J’ai soupesé le blé

 

 

J’ai soupesé le blé qui glissait dans ma main.

– Blé, je vénère en toi le beau labeur humain.

 

J’ai vu trembler au vent un champ d’orge et de seigle

Près du sauvage roc ou se cache un nid d’aigle.

 

Né hasardeusement du plus aride sol,

Tu m’es plus cher encor, humble blé cévenol.

 

Toi, si frêle et menu, toi que rien ne protège,

Tu dors ton blanc sommeil sous le gel et la neige.

 

Les averses d’avril où passent des rayons

Font gonfler la semence et verdir les sillons.

 

Le vent s’élance sur ta tige : elle l’affronte.

Elle boit la rosée et l’azur, elle monte !

 

L’été vient et juillet verse l’or sur l’épi.

Il regarde la terre, il s’incline, assoupi.

 

Un jour les moissonneurs demi-nus, bras à l’aise

S’enfoncent dans le champ, comme en une fournaise.

 

Quel labeur ! Mais quand naît le soir mystérieux,

Un gerbier, blonde tour, s’élève vers les cieux.

 

Ô blé ! voilà ta simple et lumineuse histoire.

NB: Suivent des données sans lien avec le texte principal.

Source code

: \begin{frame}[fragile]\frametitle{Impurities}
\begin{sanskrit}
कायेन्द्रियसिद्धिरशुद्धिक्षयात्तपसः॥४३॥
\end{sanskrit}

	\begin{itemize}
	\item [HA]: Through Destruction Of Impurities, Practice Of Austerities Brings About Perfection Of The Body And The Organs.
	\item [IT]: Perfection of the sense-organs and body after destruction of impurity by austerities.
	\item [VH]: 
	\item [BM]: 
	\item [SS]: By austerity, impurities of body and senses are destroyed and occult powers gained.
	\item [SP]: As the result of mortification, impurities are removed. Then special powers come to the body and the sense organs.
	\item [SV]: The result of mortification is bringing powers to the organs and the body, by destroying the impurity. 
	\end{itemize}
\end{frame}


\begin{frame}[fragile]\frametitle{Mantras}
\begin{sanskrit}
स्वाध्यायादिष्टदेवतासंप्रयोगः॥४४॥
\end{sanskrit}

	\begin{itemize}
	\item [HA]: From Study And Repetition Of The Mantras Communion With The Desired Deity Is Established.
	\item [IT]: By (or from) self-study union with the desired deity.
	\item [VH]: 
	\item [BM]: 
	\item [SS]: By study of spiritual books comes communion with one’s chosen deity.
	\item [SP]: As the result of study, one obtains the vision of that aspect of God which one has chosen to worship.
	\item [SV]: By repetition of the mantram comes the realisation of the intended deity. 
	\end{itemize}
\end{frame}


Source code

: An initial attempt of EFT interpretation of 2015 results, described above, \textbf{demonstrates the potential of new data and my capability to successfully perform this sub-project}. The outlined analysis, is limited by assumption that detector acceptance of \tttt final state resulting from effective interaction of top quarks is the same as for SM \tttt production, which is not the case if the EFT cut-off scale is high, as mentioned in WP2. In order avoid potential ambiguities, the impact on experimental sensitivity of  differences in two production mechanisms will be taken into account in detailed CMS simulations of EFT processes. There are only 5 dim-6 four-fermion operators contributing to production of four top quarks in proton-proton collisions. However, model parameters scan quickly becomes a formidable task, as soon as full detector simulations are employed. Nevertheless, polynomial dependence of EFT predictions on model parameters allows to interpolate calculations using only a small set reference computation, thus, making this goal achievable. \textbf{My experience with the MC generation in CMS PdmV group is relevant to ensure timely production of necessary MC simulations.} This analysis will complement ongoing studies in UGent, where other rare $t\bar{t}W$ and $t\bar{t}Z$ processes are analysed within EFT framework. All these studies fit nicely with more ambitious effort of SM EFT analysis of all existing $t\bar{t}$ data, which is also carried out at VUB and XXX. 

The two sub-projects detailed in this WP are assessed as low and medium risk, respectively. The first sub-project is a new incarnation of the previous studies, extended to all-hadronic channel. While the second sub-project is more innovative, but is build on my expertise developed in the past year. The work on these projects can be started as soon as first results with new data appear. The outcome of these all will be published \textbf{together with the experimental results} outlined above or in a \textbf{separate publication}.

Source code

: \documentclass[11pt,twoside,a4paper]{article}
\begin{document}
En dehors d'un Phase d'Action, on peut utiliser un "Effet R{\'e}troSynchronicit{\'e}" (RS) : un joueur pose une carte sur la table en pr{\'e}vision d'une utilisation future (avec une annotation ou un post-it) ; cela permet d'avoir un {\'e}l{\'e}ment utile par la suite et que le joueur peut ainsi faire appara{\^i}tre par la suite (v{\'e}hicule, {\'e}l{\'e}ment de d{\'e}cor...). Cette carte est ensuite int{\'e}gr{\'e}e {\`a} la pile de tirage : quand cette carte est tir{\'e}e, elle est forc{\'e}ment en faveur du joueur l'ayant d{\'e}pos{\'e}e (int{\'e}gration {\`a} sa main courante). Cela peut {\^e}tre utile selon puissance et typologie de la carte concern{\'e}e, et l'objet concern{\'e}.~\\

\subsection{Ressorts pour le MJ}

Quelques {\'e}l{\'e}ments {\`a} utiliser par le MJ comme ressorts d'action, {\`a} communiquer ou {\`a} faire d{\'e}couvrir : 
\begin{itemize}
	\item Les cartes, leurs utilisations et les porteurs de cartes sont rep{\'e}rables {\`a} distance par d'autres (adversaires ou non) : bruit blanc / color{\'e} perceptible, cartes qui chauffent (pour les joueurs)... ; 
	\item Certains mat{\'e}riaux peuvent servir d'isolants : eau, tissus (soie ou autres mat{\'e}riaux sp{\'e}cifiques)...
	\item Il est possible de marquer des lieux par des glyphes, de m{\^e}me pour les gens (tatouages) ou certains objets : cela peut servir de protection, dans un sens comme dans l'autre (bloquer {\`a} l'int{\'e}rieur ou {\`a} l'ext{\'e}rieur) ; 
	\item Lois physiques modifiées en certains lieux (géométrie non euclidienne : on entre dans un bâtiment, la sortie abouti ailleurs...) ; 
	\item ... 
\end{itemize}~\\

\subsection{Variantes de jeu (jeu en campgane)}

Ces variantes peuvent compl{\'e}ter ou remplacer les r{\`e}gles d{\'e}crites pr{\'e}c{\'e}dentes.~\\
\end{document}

Tu meurs, mais c’est ta mort qui fait jaillir ta gloire !

 

Le grain lent à mûrir qu’un moulin va broyer,

Puisse Dieu l’accorder au plus humble foyer !

 

Qu’une infaillible main largement le mesure

Et tous aurons leur part, même dans la masure.

 

Si dans cet univers un homme, un seul, a faim,

Le monde est imparfait et son effort est vain.

 

 

 

Marthe BOISSIER.

 

Recueilli dans Anthologie de la Société des poètes français, t. I, 1947.